Termination of A Contract of Employment in Football Law & 'Just Cause'

I have just finished advising on a dispute between a professional football player and a premier league club in a major European league. The dispute was settled between the parties, a few days before commencement of legal proceedings. In many ways, this dispute highlighted the lengths the parties to the dispute are prepared to follow, in order for them to achieve a pre-mature termination of the contract of employment.

Termination of a contract of employment is not a new concept in FIFA's regulatory framework. Although its wording and drafting reflects, in many ways, the decision of the European Court of Justice in the case of Bosman, its continuous development suggests a remarkable 'battle' between the main stakeholders in this area: players and clubs, or, in the more appropriate legal terms: employees and employers.

FIFA's regulations on the Status & Transfer of Players make it clear that the parties to a football contract must respect and observe such contract. Rule 13, in particular, identifies that parties must observe the maintenance of contractual stability. As FIFA’s Commentary of Article 13 states, “unilateral termination of a contract without just cause, especially during the so called protected period, is to be vehemently discouraged.”

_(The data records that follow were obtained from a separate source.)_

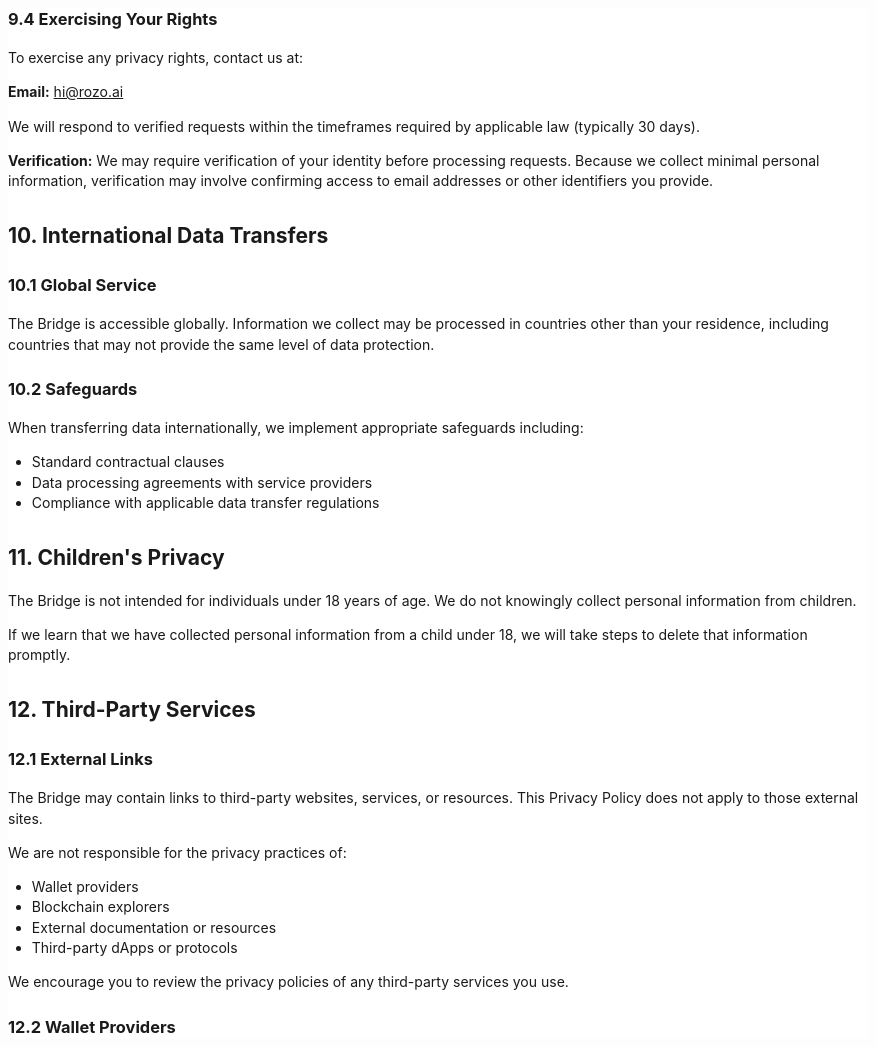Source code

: ### 9.4 Exercising Your Rights

To exercise any privacy rights, contact us at:

**Email:** hi@rozo.ai

We will respond to verified requests within the timeframes required by applicable law (typically 30 days).

**Verification:** We may require verification of your identity before processing requests. Because we collect minimal personal information, verification may involve confirming access to email addresses or other identifiers you provide.

## 10. International Data Transfers

### 10.1 Global Service

The Bridge is accessible globally. Information we collect may be processed in countries other than your residence, including countries that may not provide the same level of data protection.

### 10.2 Safeguards

When transferring data internationally, we implement appropriate safeguards including:

- Standard contractual clauses
- Data processing agreements with service providers
- Compliance with applicable data transfer regulations

## 11. Children's Privacy

The Bridge is not intended for individuals under 18 years of age. We do not knowingly collect personal information from children.

If we learn that we have collected personal information from a child under 18, we will take steps to delete that information promptly.

## 12. Third-Party Services

### 12.1 External Links

The Bridge may contain links to third-party websites, services, or resources. This Privacy Policy does not apply to those external sites.

We are not responsible for the privacy practices of:

- Wallet providers
- Blockchain explorers
- External documentation or resources
- Third-party dApps or protocols

We encourage you to review the privacy policies of any third-party services you use.

### 12.2 Wallet Providers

However, the principle of respect for the contract of employment is not an absolute one. Article 14 allows for the unilateral termination of the contract with ‘just cause’, as long as there is a valid reason. There is no standard definition of ‘just cause’ and the application of such principle depends on the merits and the particular circumstances of each case. As the FIFA Commentary on the Regulations on the Status and Transfer of Players explains: “However, should the violation persist for a long time or should many violations be cumulated over a certain period of time, then it is most probable that the breach of contract has reached such a level that the party suffering the breach is entitled to terminate the contract unilaterally.”

Although in a non-football contract situation, the liable party may have to face, depending on the facts and the remedy sought, damages for breach of contract and/or specific remedies against them, in a football contract of employment, the party found to have breached such contract, may also have to face additional sporting sanctions, pursuant to Article 17 on the Status & Transfer of Players. Caution, therefore, must be exercised when one advises clients in relation to a possible termination of the contract of employment.

Finally, the various obligatory terms set out in the relevant Regulations, and referred to above, are fundamental to FIFA’s regulatory system and ability to control and have jurisdiction over the contractual stability of such system. The failure of the contracting parties to follow and apply such obligatory provisions and to comply with these fundamental requirements means that the agreement, which the parties signed, has been breached. Consequently, such situation would force advocates, acting for either party, to argue that such breaches may allow parties to escape their contractual responsibilities and such situation, therefore, would wholly undermine FIFA’s regulatory regime.